How can teachers bring social networking into the classroom? For starters, students could talk about what they’re doing on Facebook and company, map out the ways they’re making connections with one another, and share videos and software they’ve created. Once the conversation gets going, teachers could figure out whether some kids were being left out and find ways to increase those students’ media literacy and bring them into the fold. Teachers can manage the project by selecting the best content and conversations, and incorporating it into other parts of the curriculum. If a student created an entry on Wikipedia for a local band or sports team, other students could work on revising the entry and building it into a larger local history project. The audience for school projects need no longer be one hurried teacher.

Schools could also find students like the ones who made the stairwell dance videos and get them to produce a school-sanctioned video with a better subject—the re-enactment of a literary or historical scene, for example. This isn’t as simple as a teacher saying, “Why don’t you write a poem about your frustration, rap it on video, and put it on YouTube?” Instead, a teacher could assign students the task of filming a scene from The Scarlet Letter in the stairwell, identifying the dynamic of shaming in the novel, and writing about how it might be playing out in their Facebook news feeds. In math class, students could develop statistical models and graphs of the patterns of information flow in their social networks. To understand how advertising works, students from different backgrounds and with different online habits could compare what’s being hawked to them. And for a school journalism project, teams of students could aggregate other students’ narratives from blogs, Facebook, and Twitter and compile a real-time collective analysis of the state of their educational union.

In the process, teachers could also gain technical skills and be in a better position to head off future online trouble. Consider this recent MySpace post from Washington, D.C.: “I swear man when I see Martin and Kris on the bus they going to get it, Trina u a snitch, me and Bobby going to beat the shit out of them” (names changed). A school psychologist who knew about it could talk to the kids involved in hopes of preventing a real-world fight.

Schools also stand to gain from harnessing students’ budding tech expertise. Rather than relying on private companies like Blackboard for expensive software, schools can get students who are taking computer programming to develop social media tools, apps, and platforms for creating and sharing class projects. These projects could then go on a school’s Web site, in an iTunes-style store. Moodle, Ck12.org, and Sakai are great examples of how schools are using this new kind of open, cost-effective learning.

__Material provided__:
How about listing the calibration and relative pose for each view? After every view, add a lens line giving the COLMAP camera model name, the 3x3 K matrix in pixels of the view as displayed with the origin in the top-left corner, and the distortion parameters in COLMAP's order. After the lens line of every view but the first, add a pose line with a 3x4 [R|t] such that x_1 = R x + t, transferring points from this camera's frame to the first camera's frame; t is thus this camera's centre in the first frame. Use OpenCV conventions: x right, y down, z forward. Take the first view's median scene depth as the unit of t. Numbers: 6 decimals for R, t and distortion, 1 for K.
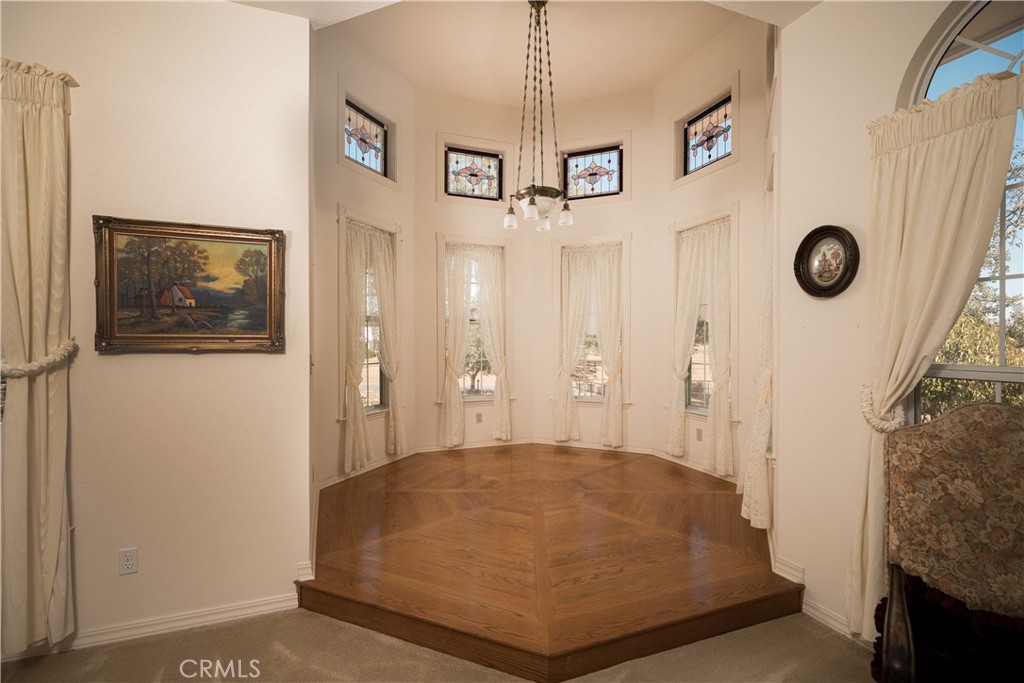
lens RADIAL K [[485.3, 0, 508.2], [0, 485.3, 342.6], [0, 0, 1]] dist [0.002801, -0.000615]
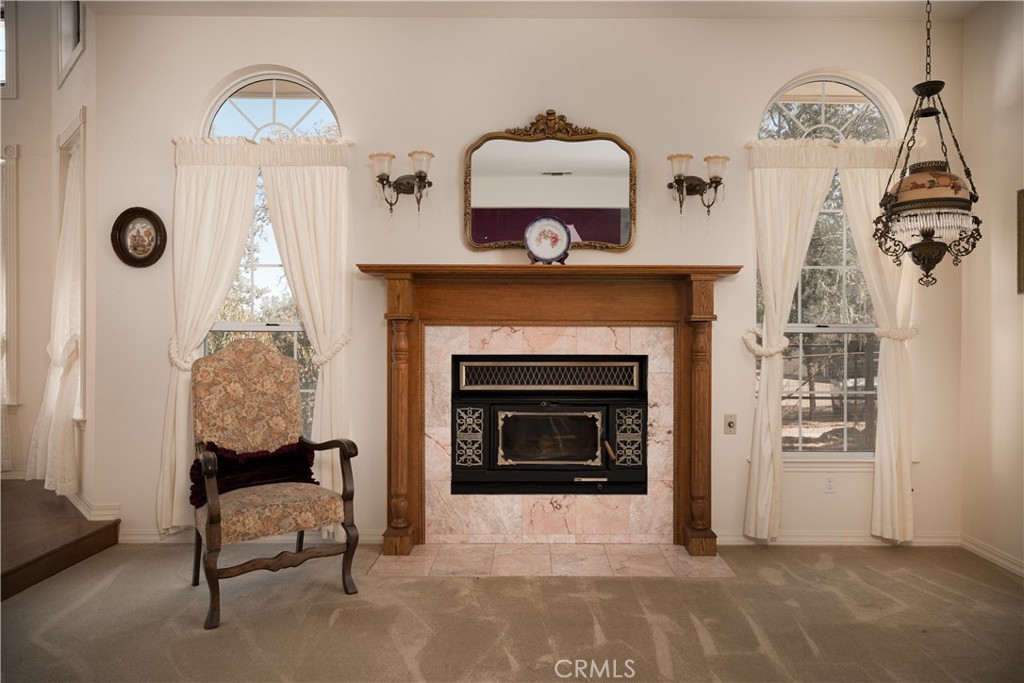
lens RADIAL K [[642.9, 0, 514.0], [0, 642.9, 338.2], [0, 0, 1]] dist [0.015185, 0.000111]
pose [[0.383900, -0.005473, 0.923358, -0.285959], [-0.000362, 0.999981, 0.006078, 0.044027], [-0.923374, -0.002668, 0.383891, -0.284605]]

__Action item__: Reproduce the whole passage on bringing social networking into classrooms word for word.

__Problem solution__:
How can teachers bring social networking into the classroom? For starters, students could talk about what they’re doing on Facebook and company, map out the ways they’re making connections with one another, and share videos and software they’ve created. Once the conversation gets going, teachers could figure out whether some kids were being left out and find ways to increase those students’ media literacy and bring them into the fold. Teachers can manage the project by selecting the best content and conversations, and incorporating it into other parts of the curriculum. If a student created an entry on Wikipedia for a local band or sports team, other students could work on revising the entry and building it into a larger local history project. The audience for school projects need no longer be one hurried teacher.

Schools could also find students like the ones who made the stairwell dance videos and get them to produce a school-sanctioned video with a better subject—the re-enactment of a literary or historical scene, for example. This isn’t as simple as a teacher saying, “Why don’t you write a poem about your frustration, rap it on video, and put it on YouTube?” Instead, a teacher could assign students the task of filming a scene from The Scarlet Letter in the stairwell, identifying the dynamic of shaming in the novel, and writing about how it might be playing out in their Facebook news feeds. In math class, students could develop statistical models and graphs of the patterns of information flow in their social networks. To understand how advertising works, students from different backgrounds and with different online habits could compare what’s being hawked to them. And for a school journalism project, teams of students could aggregate other students’ narratives from blogs, Facebook, and Twitter and compile a real-time collective analysis of the state of their educational union.

In the process, teachers could also gain technical skills and be in a better position to head off future online trouble. Consider this recent MySpace post from Washington, D.C.: “I swear man when I see Martin and Kris on the bus they going to get it, Trina u a snitch, me and Bobby going to beat the shit out of them” (names changed). A school psychologist who knew about it could talk to the kids involved in hopes of preventing a real-world fight.

Schools also stand to gain from harnessing students’ budding tech expertise. Rather than relying on private companies like Blackboard for expensive software, schools can get students who are taking computer programming to develop social media tools, apps, and platforms for creating and sharing class projects. These projects could then go on a school’s Web site, in an iTunes-style store. Moodle, Ck12.org, and Sakai are great examples of how schools are using this new kind of open, cost-effective learning.